Posso dizer que houve uma escalada nas últimas semanas, Lula aumentou o tom. Ele falou mais de uma vez num tom muito crítico do que se passava, das atitudes de Israel em Gaza. Foram vários pronunciamentos feitos de forma sequencial. E talvez pudesse fazer outras dezenas ou centenas de pronunciamentos com um linguajar mais diplomático que não teria a mesma repercussão que teve dessa vez. É difícil avaliar, sendo honesto, não sei qual vai ser o saldo desse posicionamento, mas se a ideia era conseguir chamar a atenção, o Lula logrou êxito. Claro que ele vai ter também de lidar com os efeitos colaterais internamente, a resistência que essa fala gerou.
Internacionalmente não vejo nada importante se configurando de forma negativa. Domesticamente sim, houve muito ruído. Há de se ponderar se o saldo é positivo. Parece, até o momento, as coisas podem indicar para que a fala dele envelheça bem, acho que é bem possível que isso aconteça. Passadas as primeiras 48 horas e nada de sério aconteceu internacionalmente, acho que Lula acaba conseguindo firmar sua posição. E isso não havia acontecido antes. Chegamos a um novo patamar da relação com Israel. Houve de fato um posicionamento mais assertivo. Isso é novo.
O Brasil tem alguma perda econômica e diplomática com a ruptura com Israel?
Acho que a perda econômica é de uma escala muito pequena. A participação Israel na nossa corrente de comércio é menor do que 0,4%. Muito pequena. E diplomaticamente o Brasil vive às turras com Israel há muito tempo.
Se reaproximam e depois voltam a estrilar, então não acho que seja nenhuma grande ruptura. A verdade é que há muito exagero nesse momento. Mas quem olha para a história sabe que a relação entre Israel e Brasil sempre foi tensa. Ao menos desde os anos 1970, quando o Brasil votou favoravelmente à uma resolução da ONU que classificava o sionismo como uma forma de racismo, isso é de 1975, a partir dali tem um estremecimento. De tempos em tempos, as acusações, o dedo em riste volta a aparecer. Basta lembrar alguns momentos.
Em 2010, o Brasil propôs a Declaração de Teerã, um acordo com Turquia e Irã, para tentar demover o Irã de seguir adiante com seu programa nuclear. Quem ficou absolutamente irritado e pressionou para que a declaração de Teerã fosse barrada foi Tel Aviv, foi Israel.
Em 2014, numa dessas crises em Gaza, quando Dilma era presidente, ela mandou o embaixador do Brasil em Tel Aviv voltar para fazer consultas.

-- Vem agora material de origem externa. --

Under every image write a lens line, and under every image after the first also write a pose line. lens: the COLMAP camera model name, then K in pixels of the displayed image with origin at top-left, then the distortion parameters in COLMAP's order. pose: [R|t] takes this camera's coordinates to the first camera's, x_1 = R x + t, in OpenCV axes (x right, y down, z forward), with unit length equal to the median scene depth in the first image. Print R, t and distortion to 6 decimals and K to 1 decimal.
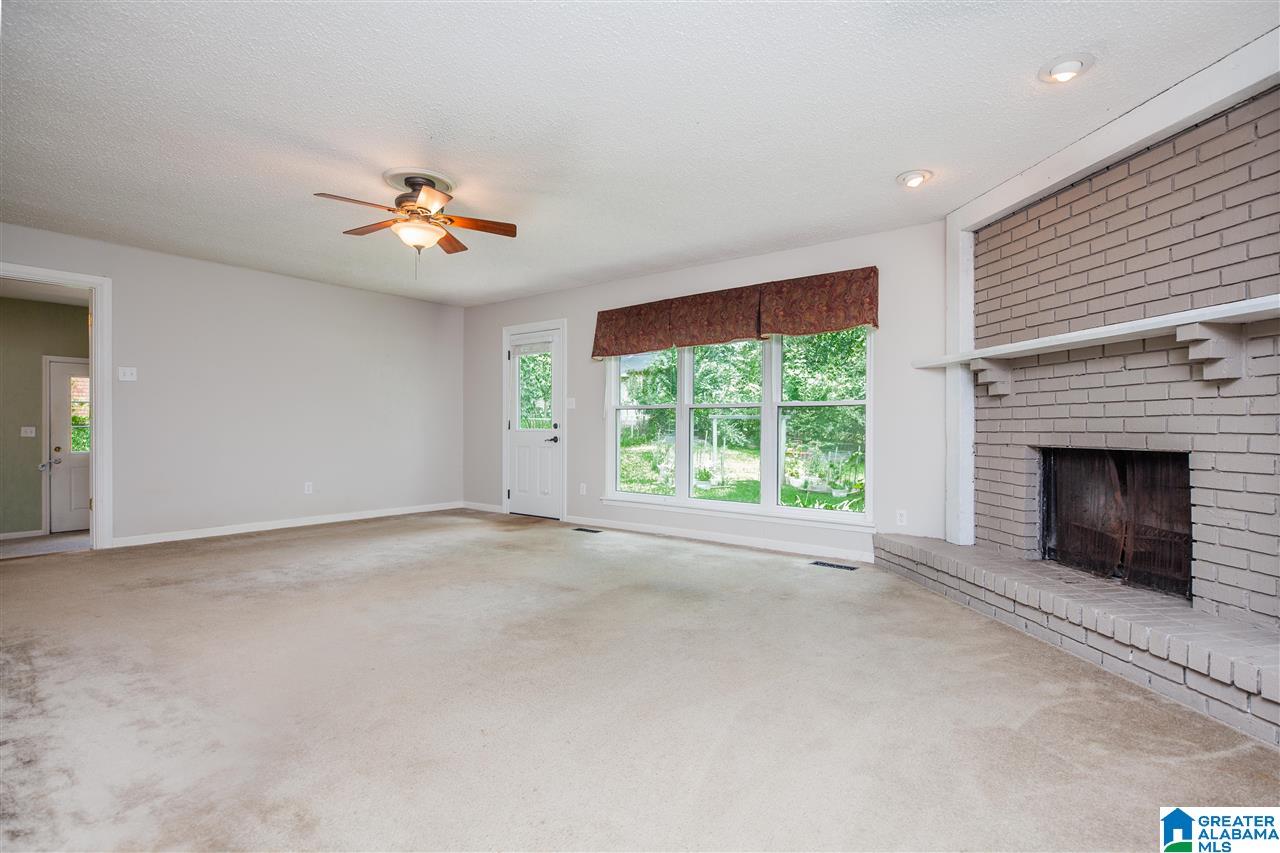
lens RADIAL K [[615.7, 0, 642.2], [0, 615.7, 427.5], [0, 0, 1]] dist [-0.000599, -0.000495]
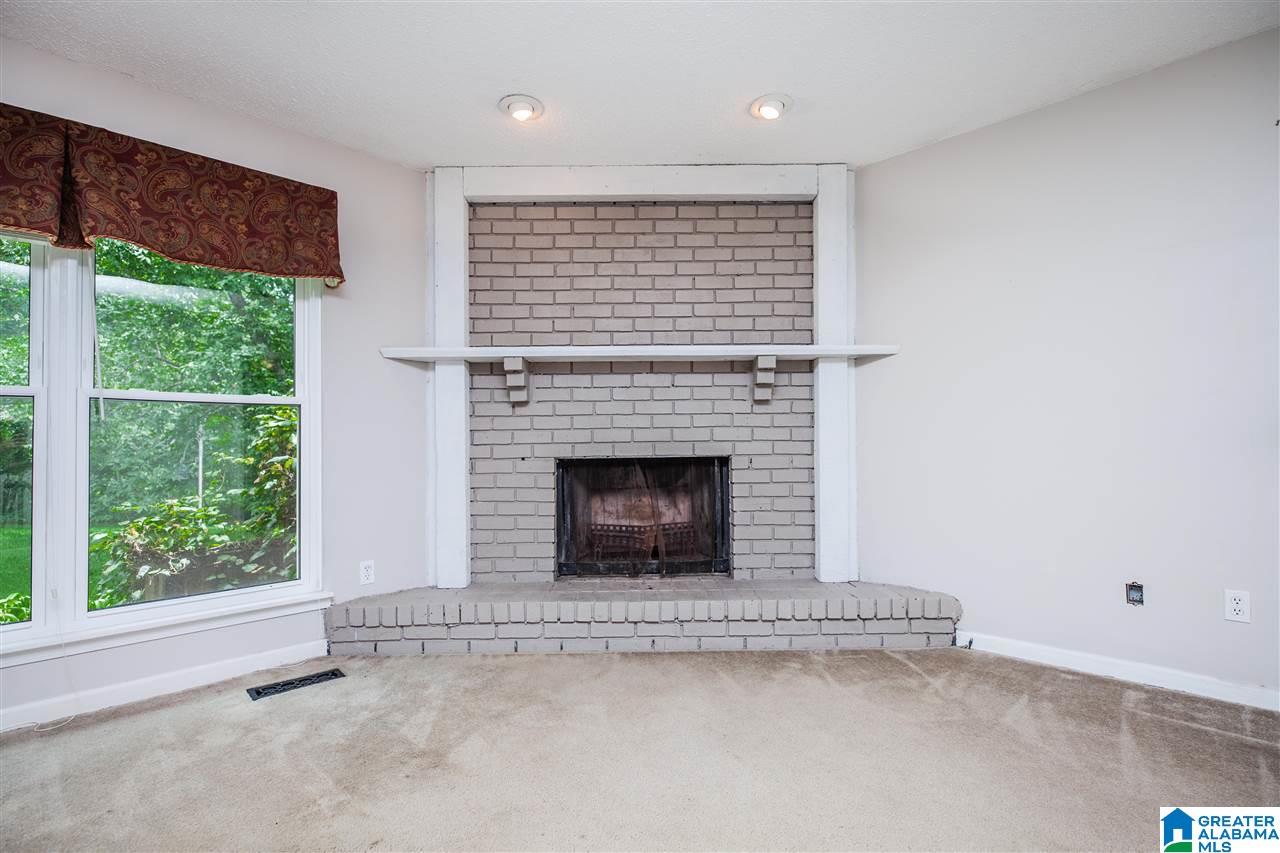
lens RADIAL K [[615.7, 0, 642.2], [0, 615.7, 427.5], [0, 0, 1]] dist [-0.000599, -0.000495]
pose [[0.103705, 0.022857, 0.994345, -0.287855], [0.013104, 0.999618, -0.024344, 0.007707], [-0.994522, 0.015555, 0.103366, 0.777904]]
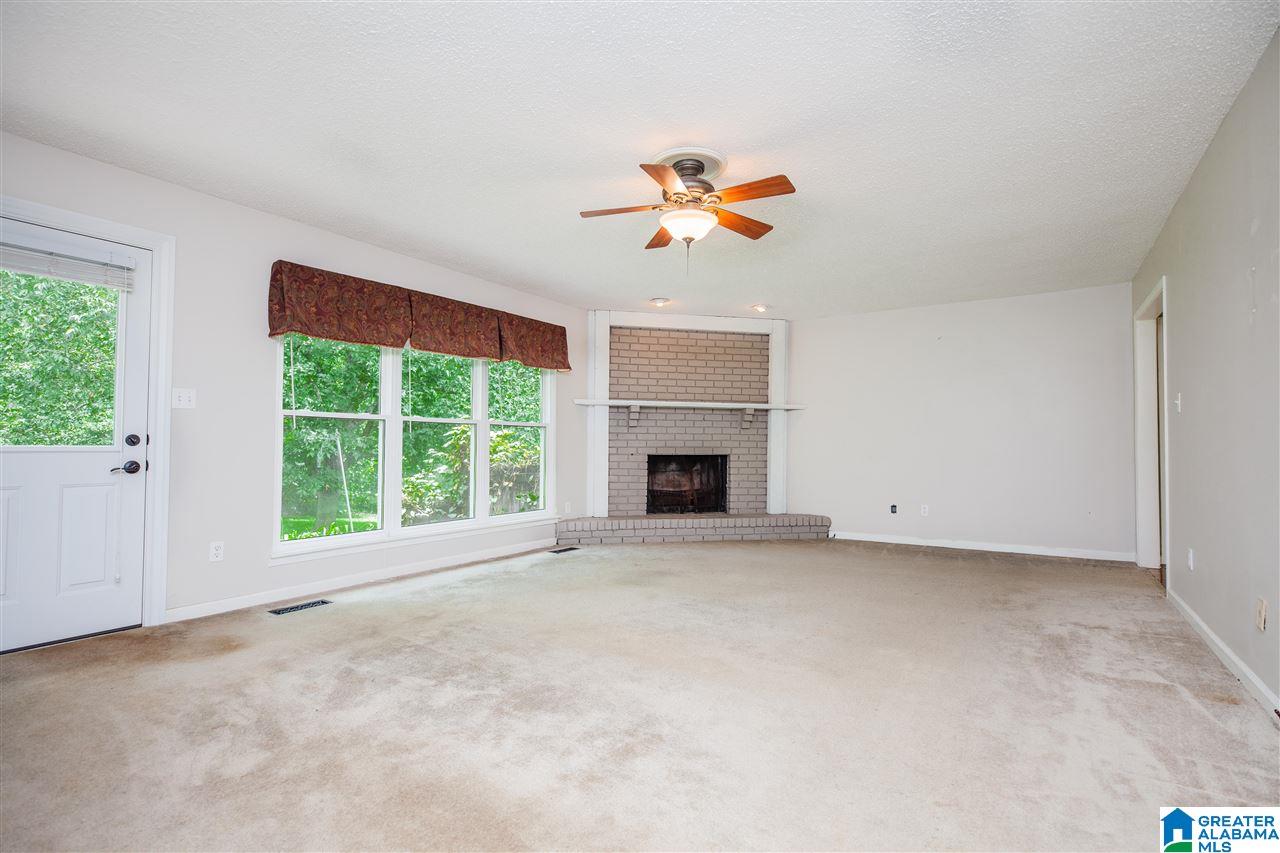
lens RADIAL K [[651.0, 0, 640.0], [0, 651.0, 426.5], [0, 0, 1]] dist [0.000487, -0.000156]
pose [[-0.111633, 0.026456, 0.993397, -1.367118], [-0.004354, 0.999623, -0.027111, -0.001785], [-0.993740, -0.007352, -0.111476, 1.256599]]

E foi quando o porta-voz da chancelaria disse que o Brasil era um anão diplomático. Então esse tipo de mal-estar é mais ou menos comum nessa relação. A exceção foram os anos de Bolsonaro, quando o Brasil abandonou uma posição mais pró-Palestina, e se posicionou sob o guarda-chuva de Israel, mas isso é exceção à trajetória.
Existe de fato alguma relevância em se discutir o impacto eleitoral da fala de Lula, com eleições ainda tão distantes?
Não tem nenhuma lógica em se discutir o impacto eleitoral nesse episódio. Estamos falando de uma comunidade pequena, não são muitos votos. É uma comunidade que majoritariamente já fazia oposição, pelo menos de forma mais institucional. Eles já eram bolsonaristas, ou ao menos tiveram, nas últimas eleições, muito próximas de Jair Bolsonaro. Então, não se perde o que nunca se teve.
A perda econômica é de uma escala muito pequena. A participação Israel na nossa corrente de comércio é menor do que 0,4%.
O argumento é de que existe um reforço do nexo entre os evangélicos e Israel. Mas, novamente, é um segmento da população brasileira que não vota tradicionalmente com a esquerda, ou não tem votado nos últimos anos. E o argumento de que há muito dinheiro envolvido e que poderia prejudicar o financiamento das campanhas, esse lobby organizado de Israel em São Paulo e no Rio, especialmente, poderia implicar problemas para o financiamento de campanhas do PT, isso é uma bobagem. É uma transmigração, é um contrabando do modelo de financiamento dos Estados Unidos. O nosso modelo é bem diferente, a gente não tem essa história de financiamento privado, apenas privado. Então, isso é uma versão equivocada para se pensar o assunto.